As a high school principal it was my responsibility to evaluate the teaching and learning taking place on the campus. I was disappointed one day while visiting the classroom of a history teacher when he simply told the students to open their textbooks, read a designated chapter and to answer the questions at the end.
The chapter happened to deal with the westward expansion of the United States in the mid-1800s. As the students went about their task with total disinterest, I became increasingly uncomfortable. Finally, I stood up, took chalk in hand and began to teach.
I told the students that I was privileged to have in my possession diaries and journals of several of my ancestors who experienced the westward expansion first-hand. I told them about religious persecution, burned-out homes and farms, covered wagons crossing the frozen Mississippi in mid-winter, of mothers giving birth on the plains during snow storms.
I told them of fathers and husbands leaving their families to fend for themselves on the frontier while they marched off to fight a war with Mexico in order to obtain the means to purchase wagons, oxen and supplies necessary to continue the trek. I told them of “Johnston’s Army” that was sent west by the President to put down a non-existent “rebellion” and how the settlers were willing to defy the military power of the United States rather than be driven, again, from their homes in the Rocky Mountains.
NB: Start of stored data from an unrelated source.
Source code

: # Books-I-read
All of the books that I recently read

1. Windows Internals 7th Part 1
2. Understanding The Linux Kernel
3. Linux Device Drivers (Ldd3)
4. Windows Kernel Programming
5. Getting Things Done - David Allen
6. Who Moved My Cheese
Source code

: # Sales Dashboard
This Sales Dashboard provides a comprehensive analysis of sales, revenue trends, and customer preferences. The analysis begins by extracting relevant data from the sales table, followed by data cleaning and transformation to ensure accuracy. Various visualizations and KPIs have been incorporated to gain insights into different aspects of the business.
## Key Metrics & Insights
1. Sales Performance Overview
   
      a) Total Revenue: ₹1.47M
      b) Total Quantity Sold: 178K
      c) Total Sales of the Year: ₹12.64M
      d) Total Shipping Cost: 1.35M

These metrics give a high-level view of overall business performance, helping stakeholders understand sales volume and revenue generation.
I recounted the story of the hoards of crickets that were bent on devouring the crops of the first pioneer settlers. They were saved when flocks of seagulls appeared, seemingly out of nowhere, almost miraculously, to devour the insects and save the scarce food supply.
When the bell rang, I was surprised and pleased when the students didn’t want to leave. They had gotten caught up in the excitement of history from the perspective of those who actually experienced it. It became real, having happened to flesh and blood people, and not just something they had to read in a textbook and regurgitate for a test.
At the beginning of the United States’ space shuttle program, White Sands, New Mexico, was designated as an alternate landing site in the event that bad weather conditions on either coast made it too dangerous to set a shuttle down in those places. On one of those occasions NASA announced that a shuttle would be landing at White Sands. My school was located just a couple of hours away. Several parents of students requested that their children be excused from school so they could witness the landing. I gave my whole-hearted consent, wishing that I could go myself.
One teacher vehemently objected to what I had done. “How can you authorize students to miss my class!” he demanded. I was shocked. He was the science teacher! I asked him what the students would remember throughout their lives—reading about the space program from his textbook or experiencing it first-hand. I told him that we just couldn’t allow the business of conducting school to get in the way of learning.
Many of the lessons and principles learned during my long career in education have found application outside the walls of the school. Matthew O. Richardson said, “I have learned that a key to becoming real in every aspect of our lives is our ability to teach in a way that does not restrict learning. You see,” he said, “a real life requires real learning, which depends on real teaching. The responsibility to teach effectively is not limited to those who have formal callings as teachers.”
He went on to say that all of us, including the youth and children, have a responsibility to teach. We must understand that we teach people, not lessons. We must overcome the urge to cover everything in a manual or textbook and focus instead on those things that people really need to know and do. Real teaching involves much more than just talking and telling. Instead of asking, “What can I do for my children, class members, or others?’ we should ask, “How do I invite and help those around me to learn for themselves?” (Ensign Magazine, Nov. 2011, p.94)
Teaching is truly a noble calling and each of us has been called. I think we teach as much by example as any other way. Let’s hope that our examples are worthy of the call.